> **TASK PROMPT**:
Starting at the line containing "state / province: Loreto" and ending after the line containing "country: Ivory Coast", rewrite those lines of the records with "locality" changed to "site" and everything else left as it is.

(Dataset records)
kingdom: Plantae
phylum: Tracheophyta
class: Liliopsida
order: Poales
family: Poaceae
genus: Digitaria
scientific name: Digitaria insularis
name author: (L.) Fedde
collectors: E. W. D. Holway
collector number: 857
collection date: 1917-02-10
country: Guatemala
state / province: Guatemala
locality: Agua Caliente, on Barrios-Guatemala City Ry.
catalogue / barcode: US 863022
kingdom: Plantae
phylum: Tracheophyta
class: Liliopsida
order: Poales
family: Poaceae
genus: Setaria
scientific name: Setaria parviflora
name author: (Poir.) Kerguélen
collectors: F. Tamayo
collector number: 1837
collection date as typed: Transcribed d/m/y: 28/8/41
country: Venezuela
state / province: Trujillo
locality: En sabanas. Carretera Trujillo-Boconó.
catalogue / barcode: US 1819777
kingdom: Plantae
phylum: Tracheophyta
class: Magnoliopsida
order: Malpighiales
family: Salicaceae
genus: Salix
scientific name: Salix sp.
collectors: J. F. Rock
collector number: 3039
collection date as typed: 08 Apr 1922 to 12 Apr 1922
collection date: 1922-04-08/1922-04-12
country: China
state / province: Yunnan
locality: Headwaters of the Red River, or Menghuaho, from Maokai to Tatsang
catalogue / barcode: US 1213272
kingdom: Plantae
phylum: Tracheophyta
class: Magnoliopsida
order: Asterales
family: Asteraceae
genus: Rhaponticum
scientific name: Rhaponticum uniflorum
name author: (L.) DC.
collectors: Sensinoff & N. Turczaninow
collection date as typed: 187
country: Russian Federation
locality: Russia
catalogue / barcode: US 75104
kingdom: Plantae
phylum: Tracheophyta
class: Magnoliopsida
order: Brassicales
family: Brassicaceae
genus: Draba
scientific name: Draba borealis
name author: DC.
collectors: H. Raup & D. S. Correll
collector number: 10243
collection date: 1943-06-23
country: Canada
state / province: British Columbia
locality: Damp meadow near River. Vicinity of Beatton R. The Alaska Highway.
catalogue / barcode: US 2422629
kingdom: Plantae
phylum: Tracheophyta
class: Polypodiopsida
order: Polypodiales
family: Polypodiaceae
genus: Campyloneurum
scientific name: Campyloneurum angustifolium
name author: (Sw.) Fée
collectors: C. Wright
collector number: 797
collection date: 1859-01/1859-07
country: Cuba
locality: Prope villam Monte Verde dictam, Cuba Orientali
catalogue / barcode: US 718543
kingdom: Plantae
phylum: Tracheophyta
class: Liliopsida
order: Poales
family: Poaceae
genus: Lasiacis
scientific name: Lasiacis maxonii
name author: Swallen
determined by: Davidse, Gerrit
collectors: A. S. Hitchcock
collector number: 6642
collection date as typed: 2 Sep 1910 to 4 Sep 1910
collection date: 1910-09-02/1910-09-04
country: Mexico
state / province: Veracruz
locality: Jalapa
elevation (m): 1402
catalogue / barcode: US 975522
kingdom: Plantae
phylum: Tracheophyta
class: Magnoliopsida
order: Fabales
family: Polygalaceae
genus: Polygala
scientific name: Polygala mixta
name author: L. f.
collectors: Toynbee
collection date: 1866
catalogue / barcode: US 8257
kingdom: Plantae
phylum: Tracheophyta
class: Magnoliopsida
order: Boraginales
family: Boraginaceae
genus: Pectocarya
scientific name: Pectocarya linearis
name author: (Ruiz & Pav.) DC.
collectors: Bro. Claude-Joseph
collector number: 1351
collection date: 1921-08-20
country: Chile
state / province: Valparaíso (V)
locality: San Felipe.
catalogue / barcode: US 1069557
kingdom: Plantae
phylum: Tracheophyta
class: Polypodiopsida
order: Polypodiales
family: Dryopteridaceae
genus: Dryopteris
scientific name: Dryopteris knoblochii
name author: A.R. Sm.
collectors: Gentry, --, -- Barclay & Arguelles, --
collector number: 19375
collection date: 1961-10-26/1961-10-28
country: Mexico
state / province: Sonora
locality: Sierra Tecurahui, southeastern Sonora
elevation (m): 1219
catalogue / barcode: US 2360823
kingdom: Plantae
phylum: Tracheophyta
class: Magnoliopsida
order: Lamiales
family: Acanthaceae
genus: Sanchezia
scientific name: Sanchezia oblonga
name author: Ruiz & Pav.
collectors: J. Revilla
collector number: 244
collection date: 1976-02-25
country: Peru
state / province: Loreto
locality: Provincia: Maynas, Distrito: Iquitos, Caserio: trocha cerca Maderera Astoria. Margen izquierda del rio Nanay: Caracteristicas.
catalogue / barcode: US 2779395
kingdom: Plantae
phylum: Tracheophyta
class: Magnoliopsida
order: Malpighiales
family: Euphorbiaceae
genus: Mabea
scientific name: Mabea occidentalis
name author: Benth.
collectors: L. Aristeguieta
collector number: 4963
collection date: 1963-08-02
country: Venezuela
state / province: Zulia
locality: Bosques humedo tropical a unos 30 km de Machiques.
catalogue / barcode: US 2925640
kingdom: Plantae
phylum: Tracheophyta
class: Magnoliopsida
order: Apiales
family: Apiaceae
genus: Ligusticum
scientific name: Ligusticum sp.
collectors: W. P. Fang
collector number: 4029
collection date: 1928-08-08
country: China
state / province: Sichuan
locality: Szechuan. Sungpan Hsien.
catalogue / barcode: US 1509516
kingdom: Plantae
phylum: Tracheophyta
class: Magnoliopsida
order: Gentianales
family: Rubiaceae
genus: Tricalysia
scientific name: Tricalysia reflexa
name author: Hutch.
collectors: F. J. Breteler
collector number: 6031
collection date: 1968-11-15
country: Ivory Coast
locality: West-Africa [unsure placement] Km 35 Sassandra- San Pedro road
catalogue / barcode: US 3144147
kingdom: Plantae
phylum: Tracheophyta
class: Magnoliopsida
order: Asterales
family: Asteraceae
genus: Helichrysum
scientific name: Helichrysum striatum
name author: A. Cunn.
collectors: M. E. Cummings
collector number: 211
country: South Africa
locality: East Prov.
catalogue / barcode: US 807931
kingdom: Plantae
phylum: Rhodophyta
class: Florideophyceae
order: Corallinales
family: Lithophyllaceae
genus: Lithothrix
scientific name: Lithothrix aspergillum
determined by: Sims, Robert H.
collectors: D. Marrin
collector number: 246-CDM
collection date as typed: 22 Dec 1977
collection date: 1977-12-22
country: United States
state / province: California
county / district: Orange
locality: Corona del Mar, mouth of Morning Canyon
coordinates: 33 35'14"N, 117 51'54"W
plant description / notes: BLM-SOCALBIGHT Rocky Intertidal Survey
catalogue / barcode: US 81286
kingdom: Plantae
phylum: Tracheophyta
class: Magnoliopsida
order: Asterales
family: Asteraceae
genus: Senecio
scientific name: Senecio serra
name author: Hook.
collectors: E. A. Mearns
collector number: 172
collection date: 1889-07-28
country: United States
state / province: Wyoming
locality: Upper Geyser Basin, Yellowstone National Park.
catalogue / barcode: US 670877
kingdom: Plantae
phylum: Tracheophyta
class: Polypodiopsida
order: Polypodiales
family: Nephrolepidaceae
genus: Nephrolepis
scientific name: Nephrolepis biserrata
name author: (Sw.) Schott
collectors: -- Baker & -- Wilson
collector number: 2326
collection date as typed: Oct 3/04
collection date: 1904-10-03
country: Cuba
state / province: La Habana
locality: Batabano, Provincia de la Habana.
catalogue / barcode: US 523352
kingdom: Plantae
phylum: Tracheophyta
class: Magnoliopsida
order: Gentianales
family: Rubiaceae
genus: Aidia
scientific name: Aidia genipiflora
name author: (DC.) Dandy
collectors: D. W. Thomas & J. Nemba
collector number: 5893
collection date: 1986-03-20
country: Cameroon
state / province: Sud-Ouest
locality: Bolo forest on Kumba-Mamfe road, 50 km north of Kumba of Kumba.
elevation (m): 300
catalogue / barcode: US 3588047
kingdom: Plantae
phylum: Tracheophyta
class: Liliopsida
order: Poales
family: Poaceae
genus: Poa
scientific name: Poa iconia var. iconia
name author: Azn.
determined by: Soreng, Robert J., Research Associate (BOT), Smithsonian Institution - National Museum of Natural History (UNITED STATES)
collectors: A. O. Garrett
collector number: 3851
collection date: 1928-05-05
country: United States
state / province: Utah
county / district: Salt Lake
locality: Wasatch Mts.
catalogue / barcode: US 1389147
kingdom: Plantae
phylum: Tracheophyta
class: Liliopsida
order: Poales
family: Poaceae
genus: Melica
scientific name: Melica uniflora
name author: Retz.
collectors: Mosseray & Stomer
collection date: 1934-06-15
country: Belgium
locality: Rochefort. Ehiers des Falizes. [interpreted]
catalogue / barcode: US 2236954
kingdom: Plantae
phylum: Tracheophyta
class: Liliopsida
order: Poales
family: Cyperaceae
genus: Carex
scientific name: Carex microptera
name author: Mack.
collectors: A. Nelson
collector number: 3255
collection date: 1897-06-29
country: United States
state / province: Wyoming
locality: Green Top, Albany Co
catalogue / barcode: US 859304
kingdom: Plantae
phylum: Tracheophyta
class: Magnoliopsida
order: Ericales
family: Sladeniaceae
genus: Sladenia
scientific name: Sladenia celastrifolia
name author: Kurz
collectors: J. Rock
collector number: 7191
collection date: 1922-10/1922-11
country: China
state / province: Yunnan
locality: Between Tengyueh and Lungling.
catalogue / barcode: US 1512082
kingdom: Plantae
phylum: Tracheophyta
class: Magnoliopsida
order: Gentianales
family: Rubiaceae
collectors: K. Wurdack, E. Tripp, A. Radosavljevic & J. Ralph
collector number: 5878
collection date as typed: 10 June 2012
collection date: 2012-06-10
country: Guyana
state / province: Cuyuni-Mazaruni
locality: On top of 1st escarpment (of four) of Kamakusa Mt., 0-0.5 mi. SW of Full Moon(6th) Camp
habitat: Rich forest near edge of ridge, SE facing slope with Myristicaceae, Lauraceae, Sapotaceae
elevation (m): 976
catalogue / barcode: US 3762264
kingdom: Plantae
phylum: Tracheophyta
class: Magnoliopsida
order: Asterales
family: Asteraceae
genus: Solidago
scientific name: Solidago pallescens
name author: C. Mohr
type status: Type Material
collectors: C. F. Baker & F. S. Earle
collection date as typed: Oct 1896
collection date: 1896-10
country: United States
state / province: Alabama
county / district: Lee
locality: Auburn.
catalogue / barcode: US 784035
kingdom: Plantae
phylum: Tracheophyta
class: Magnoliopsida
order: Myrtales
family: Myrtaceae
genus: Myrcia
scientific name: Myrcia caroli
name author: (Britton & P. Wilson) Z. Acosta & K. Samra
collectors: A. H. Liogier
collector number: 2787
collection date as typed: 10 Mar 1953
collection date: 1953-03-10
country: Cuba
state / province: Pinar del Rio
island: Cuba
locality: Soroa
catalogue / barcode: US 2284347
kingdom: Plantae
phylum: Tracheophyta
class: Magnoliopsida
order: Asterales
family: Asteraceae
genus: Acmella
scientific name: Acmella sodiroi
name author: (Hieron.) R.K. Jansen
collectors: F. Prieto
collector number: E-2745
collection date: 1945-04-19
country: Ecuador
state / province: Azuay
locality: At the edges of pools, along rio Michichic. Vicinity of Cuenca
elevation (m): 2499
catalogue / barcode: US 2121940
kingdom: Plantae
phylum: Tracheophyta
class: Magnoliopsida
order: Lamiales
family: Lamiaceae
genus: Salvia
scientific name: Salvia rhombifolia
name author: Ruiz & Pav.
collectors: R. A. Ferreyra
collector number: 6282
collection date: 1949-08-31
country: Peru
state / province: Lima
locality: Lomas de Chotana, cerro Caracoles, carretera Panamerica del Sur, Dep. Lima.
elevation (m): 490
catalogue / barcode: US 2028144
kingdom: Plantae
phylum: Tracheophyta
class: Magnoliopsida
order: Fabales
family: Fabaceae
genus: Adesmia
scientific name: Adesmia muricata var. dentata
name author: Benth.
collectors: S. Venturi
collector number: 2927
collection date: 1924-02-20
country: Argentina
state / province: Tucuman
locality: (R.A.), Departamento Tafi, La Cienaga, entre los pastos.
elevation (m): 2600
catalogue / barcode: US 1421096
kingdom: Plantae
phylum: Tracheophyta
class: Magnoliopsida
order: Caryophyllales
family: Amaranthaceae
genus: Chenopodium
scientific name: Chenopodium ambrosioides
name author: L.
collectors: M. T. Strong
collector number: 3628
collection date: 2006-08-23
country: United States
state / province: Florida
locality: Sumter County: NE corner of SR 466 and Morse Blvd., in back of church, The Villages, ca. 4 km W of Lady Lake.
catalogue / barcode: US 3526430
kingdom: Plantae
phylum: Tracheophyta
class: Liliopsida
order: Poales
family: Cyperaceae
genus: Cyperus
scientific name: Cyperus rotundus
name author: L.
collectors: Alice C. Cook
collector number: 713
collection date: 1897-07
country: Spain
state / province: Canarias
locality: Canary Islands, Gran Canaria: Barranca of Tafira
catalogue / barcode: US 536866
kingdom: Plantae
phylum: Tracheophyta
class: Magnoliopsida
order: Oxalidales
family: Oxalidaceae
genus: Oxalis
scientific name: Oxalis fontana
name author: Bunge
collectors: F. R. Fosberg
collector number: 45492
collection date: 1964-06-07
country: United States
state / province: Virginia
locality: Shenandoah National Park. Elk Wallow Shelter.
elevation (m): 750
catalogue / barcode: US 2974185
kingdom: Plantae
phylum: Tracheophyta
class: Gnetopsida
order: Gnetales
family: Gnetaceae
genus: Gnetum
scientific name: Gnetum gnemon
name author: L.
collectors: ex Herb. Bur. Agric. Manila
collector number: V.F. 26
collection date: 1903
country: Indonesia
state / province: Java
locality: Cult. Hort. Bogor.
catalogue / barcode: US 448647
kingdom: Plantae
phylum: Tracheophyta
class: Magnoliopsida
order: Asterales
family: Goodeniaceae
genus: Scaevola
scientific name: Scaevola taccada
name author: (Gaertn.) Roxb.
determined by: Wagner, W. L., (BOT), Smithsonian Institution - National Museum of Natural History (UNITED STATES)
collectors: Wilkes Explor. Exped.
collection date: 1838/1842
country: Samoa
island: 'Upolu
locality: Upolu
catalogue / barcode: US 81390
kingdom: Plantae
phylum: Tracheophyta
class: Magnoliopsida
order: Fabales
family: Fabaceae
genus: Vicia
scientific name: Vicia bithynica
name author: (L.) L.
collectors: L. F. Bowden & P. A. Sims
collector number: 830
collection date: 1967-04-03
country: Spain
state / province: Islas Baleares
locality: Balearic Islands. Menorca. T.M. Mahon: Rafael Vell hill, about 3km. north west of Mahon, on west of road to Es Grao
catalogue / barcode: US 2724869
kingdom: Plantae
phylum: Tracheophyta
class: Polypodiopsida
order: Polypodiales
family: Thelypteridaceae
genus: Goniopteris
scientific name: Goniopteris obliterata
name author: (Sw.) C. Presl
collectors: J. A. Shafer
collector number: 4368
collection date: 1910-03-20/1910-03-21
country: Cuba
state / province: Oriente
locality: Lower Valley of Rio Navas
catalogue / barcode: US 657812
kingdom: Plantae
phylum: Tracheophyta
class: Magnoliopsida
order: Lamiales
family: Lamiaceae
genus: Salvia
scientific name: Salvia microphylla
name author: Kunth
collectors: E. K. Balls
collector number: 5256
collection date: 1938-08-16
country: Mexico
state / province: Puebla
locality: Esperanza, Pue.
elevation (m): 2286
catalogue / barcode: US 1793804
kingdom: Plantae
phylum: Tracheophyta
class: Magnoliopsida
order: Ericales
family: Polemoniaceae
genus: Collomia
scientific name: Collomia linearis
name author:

> **WORKED ANSWER**:
state / province: Loreto
site: Provincia: Maynas, Distrito: Iquitos, Caserio: trocha cerca Maderera Astoria. Margen izquierda del rio Nanay: Caracteristicas.
catalogue / barcode: US 2779395
kingdom: Plantae
phylum: Tracheophyta
class: Magnoliopsida
order: Malpighiales
family: Euphorbiaceae
genus: Mabea
scientific name: Mabea occidentalis
name author: Benth.
collectors: L. Aristeguieta
collector number: 4963
collection date: 1963-08-02
country: Venezuela
state / province: Zulia
site: Bosques humedo tropical a unos 30 km de Machiques.
catalogue / barcode: US 2925640
kingdom: Plantae
phylum: Tracheophyta
class: Magnoliopsida
order: Apiales
family: Apiaceae
genus: Ligusticum
scientific name: Ligusticum sp.
collectors: W. P. Fang
collector number: 4029
collection date: 1928-08-08
country: China
state / province: Sichuan
site: Szechuan. Sungpan Hsien.
catalogue / barcode: US 1509516
kingdom: Plantae
phylum: Tracheophyta
class: Magnoliopsida
order: Gentianales
family: Rubiaceae
genus: Tricalysia
scientific name: Tricalysia reflexa
name author: Hutch.
collectors: F. J. Breteler
collector number: 6031
collection date: 1968-11-15
country: Ivory Coast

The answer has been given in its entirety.